● TU TAREA: Escribe la continuación de la reflexión sobre el Dios crucificado que aparece más abajo, empezando justo después de su última frase.

● TEXTO PROPORCIONADO:
¿QUÉ HACE DIOS EN UNA CRUZ?
Según el relato evangélico, los que pasaban ante
Jesús crucificado sobre la colina del Gólgota se burlaban de él y, riéndose de
su impotencia, le decían: «Si eres Hijo de Dios,
bájate de la cruz». Jesús no responde a la provocación. Su respuesta es
un silencio cargado de misterio. Precisamente porque es Hijo de Dios
permanecerá en la cruz hasta su muerte.
Las preguntas son inevitables: ¿Cómo es posible
creer en un Dios crucificado por los hombres? ¿Nos damos cuenta de lo que
estamos diciendo? ¿Qué hace Dios en una cruz? ¿Cómo puede subsistir una
religión fundada en una concepción tan absurda de Dios?
Un «Dios crucificado» constituye una revolución y
un escándalo que nos obliga a cuestionar todas las ideas que los humanos nos
hacemos de un Dios al que supuestamente conocemos. El Crucificado no tiene el
rostro ni los rasgos que las religiones atribuyen al Ser Supremo.
El «Dios crucificado» no es un ser omnipotente y majestuoso,
inmutable y feliz, ajeno al sufrimiento de los humanos, sino un Dios impotente
y humillado que sufre con nosotros el dolor, la angustia y hasta la misma
muerte. Con la Cruz, o termina nuestra fe en Dios, o nos abrimos a una
comprensión nueva y sorprendente de un Dios que, encarnado en nuestro
sufrimiento, nos ama de manera increíble.

● DATOS SIGUIENTES:
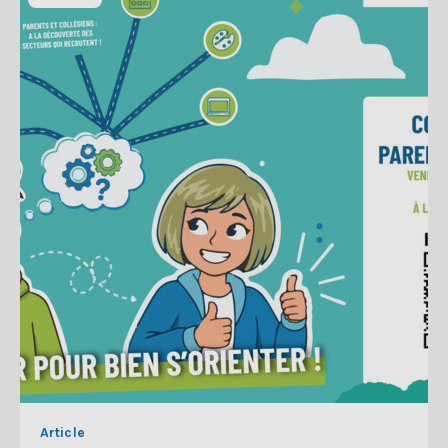
Article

● TU RESPUESTA:
Ante el Crucificado empezamos a intuir que Dios, en
su último misterio, es alguien que sufre con nosotros. Nuestra miseria le
afecta. Nuestro sufrimiento le salpica. No existe un Dios cuya vida transcurre,
por decirlo así, al margen de nuestras penas, lágrimas y desgracias. Él está en
todos los Calvarios de nuestro mundo.
Este «Dios crucificado» no permite una fe frívola y
egoísta en un Dios omnipotente al servicio de nuestros caprichos y
pretensiones. Este Dios nos pone mirando hacia el sufrimiento, el abandono y el
desamparo de tantas víctimas de la injusticia y de las desgracias. Con este
Dios nos encontramos cuando nos acercamos al sufrimiento de cualquier crucificado.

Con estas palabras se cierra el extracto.